Which of the lines below holds the string "direction"? Copy every line that does.
------ Data for the task ------
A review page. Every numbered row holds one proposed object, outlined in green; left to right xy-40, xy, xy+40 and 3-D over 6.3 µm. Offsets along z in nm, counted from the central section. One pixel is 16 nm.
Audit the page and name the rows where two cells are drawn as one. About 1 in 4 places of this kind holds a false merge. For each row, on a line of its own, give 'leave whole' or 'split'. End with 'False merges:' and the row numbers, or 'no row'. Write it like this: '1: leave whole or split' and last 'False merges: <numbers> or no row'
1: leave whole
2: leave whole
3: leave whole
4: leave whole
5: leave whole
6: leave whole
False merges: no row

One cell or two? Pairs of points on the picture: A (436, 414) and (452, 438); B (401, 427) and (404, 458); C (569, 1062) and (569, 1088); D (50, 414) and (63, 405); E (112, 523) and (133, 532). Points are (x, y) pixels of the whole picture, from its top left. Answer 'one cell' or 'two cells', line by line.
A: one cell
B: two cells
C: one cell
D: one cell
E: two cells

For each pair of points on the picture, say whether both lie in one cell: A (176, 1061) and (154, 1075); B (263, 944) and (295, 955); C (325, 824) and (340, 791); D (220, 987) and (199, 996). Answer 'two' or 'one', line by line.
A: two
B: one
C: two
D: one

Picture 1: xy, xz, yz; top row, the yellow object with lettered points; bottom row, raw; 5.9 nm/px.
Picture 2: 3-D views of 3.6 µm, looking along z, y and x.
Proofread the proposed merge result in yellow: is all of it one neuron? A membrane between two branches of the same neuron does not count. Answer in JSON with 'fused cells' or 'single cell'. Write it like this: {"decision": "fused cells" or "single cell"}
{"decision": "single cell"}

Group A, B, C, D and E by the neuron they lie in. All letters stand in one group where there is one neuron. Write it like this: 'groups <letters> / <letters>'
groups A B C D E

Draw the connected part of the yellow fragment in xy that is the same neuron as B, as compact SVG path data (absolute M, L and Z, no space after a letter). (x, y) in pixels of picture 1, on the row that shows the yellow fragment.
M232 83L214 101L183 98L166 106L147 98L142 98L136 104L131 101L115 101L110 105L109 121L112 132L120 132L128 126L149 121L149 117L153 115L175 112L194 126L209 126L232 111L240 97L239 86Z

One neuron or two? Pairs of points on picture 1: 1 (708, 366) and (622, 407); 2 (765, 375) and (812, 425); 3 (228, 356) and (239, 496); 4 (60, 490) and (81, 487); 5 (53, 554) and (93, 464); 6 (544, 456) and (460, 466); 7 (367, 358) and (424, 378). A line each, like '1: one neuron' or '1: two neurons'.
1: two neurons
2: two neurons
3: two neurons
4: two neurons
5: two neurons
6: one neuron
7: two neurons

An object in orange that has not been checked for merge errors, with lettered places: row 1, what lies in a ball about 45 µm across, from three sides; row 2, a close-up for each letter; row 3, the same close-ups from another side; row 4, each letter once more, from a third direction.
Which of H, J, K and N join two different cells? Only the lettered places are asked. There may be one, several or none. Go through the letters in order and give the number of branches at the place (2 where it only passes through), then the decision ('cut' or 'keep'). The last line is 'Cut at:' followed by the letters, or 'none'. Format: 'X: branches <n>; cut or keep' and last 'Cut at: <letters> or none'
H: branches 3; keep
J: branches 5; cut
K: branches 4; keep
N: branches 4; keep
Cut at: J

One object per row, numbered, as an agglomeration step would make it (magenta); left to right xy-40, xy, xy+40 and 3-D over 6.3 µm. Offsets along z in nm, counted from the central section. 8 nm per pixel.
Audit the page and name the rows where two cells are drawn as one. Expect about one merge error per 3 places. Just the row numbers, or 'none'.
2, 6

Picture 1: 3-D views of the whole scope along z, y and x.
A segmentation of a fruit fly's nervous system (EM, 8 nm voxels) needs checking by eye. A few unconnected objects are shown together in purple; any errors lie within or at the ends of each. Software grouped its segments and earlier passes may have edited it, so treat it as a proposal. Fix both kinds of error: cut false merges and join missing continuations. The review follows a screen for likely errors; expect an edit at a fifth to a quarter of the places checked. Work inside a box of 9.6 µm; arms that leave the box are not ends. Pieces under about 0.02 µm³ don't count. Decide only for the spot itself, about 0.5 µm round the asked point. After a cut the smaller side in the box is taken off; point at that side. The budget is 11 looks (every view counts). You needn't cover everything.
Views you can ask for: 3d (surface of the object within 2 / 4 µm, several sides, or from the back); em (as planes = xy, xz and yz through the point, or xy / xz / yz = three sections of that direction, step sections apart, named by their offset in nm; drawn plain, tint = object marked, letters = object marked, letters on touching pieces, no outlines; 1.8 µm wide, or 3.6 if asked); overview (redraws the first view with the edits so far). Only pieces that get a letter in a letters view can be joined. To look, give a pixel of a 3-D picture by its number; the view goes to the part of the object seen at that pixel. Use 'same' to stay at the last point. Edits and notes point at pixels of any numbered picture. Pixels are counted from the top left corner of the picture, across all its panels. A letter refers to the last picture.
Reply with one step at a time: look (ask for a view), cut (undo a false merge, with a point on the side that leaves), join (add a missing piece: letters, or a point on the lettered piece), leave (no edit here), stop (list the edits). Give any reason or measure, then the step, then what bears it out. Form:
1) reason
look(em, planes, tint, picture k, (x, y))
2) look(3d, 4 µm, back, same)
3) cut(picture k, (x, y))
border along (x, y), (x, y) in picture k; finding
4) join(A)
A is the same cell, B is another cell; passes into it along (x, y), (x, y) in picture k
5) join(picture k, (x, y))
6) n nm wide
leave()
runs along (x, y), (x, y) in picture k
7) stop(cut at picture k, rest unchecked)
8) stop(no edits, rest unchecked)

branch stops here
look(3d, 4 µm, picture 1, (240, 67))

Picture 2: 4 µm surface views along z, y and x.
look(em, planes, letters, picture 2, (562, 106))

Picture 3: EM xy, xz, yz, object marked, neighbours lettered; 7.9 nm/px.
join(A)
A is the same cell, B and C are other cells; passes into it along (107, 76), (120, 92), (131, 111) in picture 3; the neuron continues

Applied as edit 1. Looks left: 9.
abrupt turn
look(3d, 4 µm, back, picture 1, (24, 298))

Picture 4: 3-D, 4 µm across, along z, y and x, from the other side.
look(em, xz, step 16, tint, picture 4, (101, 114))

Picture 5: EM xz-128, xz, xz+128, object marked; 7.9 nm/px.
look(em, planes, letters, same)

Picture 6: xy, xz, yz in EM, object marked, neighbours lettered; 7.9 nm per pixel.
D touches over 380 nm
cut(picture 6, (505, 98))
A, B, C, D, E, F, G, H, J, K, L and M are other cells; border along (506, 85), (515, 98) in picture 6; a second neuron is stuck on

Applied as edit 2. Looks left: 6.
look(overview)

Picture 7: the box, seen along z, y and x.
------
- Expected answer -
An object in orange that has not been checked for merge errors, with lettered places: row 1, what lies in a ball about 45 µm across, from three sides; row 2, a close-up for each letter; row 3, the same close-ups from another side; row 4, each letter once more, from a third direction.
Views you can ask for: 3d (surface of the object within 2 / 4 µm, several sides, or from the back); em (as planes = xy, xz and yz through the point, or xy / xz / yz = three sections of that direction, step sections apart, named by their offset in nm; drawn plain, tint = object marked, letters = object marked, letters on touching pieces, no outlines; 1.8 µm wide, or 3.6 if asked); overview (redraws the first view with the edits so far). Only pieces that get a letter in a letters view can be joined. To look, give a pixel of a 3-D picture by its number; the view goes to the part of the object seen at that pixel. Use 'same' to stay at the last point. Edits and notes point at pixels of any numbered picture. Pixels are counted from the top left corner of the picture, across all its panels. A letter refers to the last picture.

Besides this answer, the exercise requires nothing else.